3. Available for higher education in foreign country also.


– Section 80EE


Budget 2016 has come up with this deduction for first time home buyers only. Additional deduction for interest on housing loan up to Rs. 50000 is available under this section. The conditions are that the loan should not exceed Rs. 35 lakh and value of the house should not exceed Rs. 50 lakh.


– Interest on housing loan


This is not s deduction, however, it acts as a reduction of taxable income. Interest on housing loan is a negative income under the head house property. It is allowed to be set off against salary income and hence can be utilized for reducing the tax burden as well. Deduction under section 24 (B) for interest on housing loan for SOP (Self Occupied Property) is Rs. 2 lakh and there is no restriction on such deduction for LOP or DLOP (Let Out or Deemed Let Out Property).


– Section 80GG

This deduction is available only for those who don’t receive House Rent Allowance (HRA) and do not own residential house either. Deduction is allowed to the least of the following.


1. Rent paid – 10% of adjusted total income


2. Rs. 5000 per month


3. 25% of total income


– HRA (House Rent Allowance)


This is an exemption which is allowed only where the employee does not have a house and is staying in the rental accommodation. The exemption allowed to the least of the following.

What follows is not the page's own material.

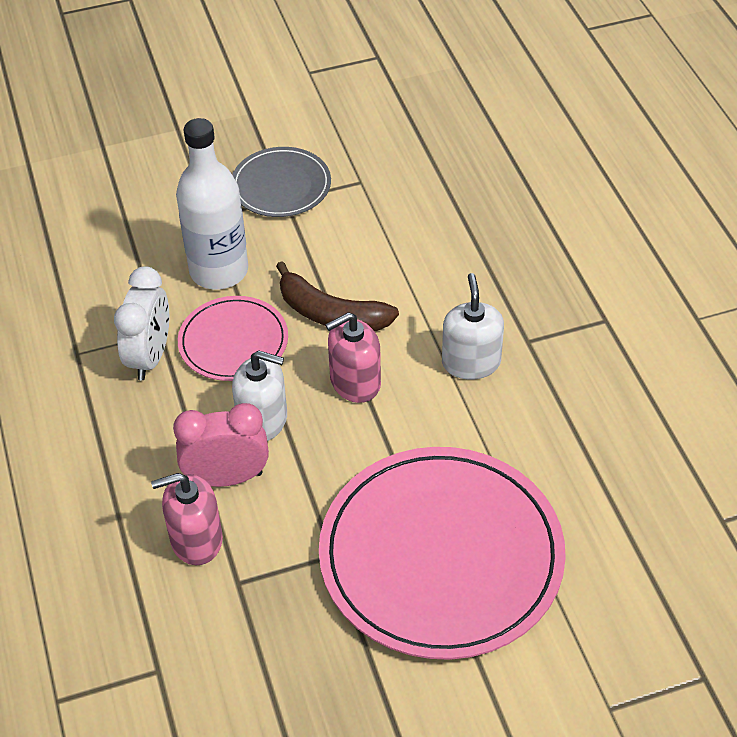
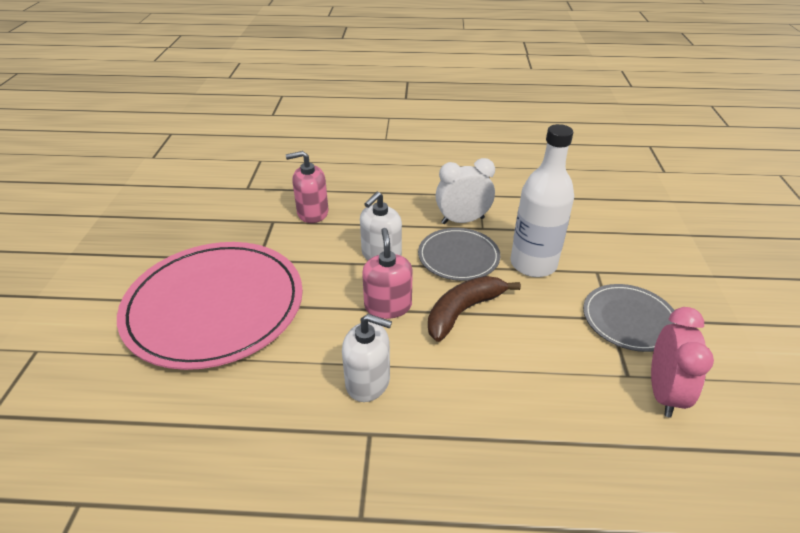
camera: 110 degrees right, 10 degrees down
(150, 357) = (462, 220): white clock -> white clock turned 135 degrees clockwise
(196, 540) = (312, 213): pink soap dispenser -> pink soap dispenser turned 105 degrees counterclockwise
(227, 478) = (346, 231): pink clock -> pink clock (663, 393)
(233, 342) = (458, 256): pink plate -> grey plate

1. Rent paid – 10% of salary


2. 50% of basic salary (Metro cities) or 40% of basic salary (other cities)


3. Actual HRA received


– Leave Travel Concession (LTC)


This exemption is available for 2 journeys in the block of 4 years. The deduction is for the amount which is limited to the actual expenses incurred for travelling and does not include the total cost of vacations (hotel etc.). Also one more point is that travel to foreign countries is not covered herein. Please refer to the actual exempted amount in LTA/ LTC rules.


– Section 80G


This section covers deduction for the amount donated to certain specified institutes or trusts. The deduction is bifurcated under 3 categories.


1. Donations which are allowed @ 100% of the donated amount.


2. Donations which qualify for 100% of gross adjusted income


3. Donations which qualify for 50% of gross adjusted income


Donations in kind are inadmissible for deduction and remember to receive the receipt which would

substantiate the donation made by you to such trusts.



This article has summarized very important provisions relating to exemptions and deductions from salary income. However, it is better if you could seek the advice of tax expert if you are in hurry, because this is just an outline.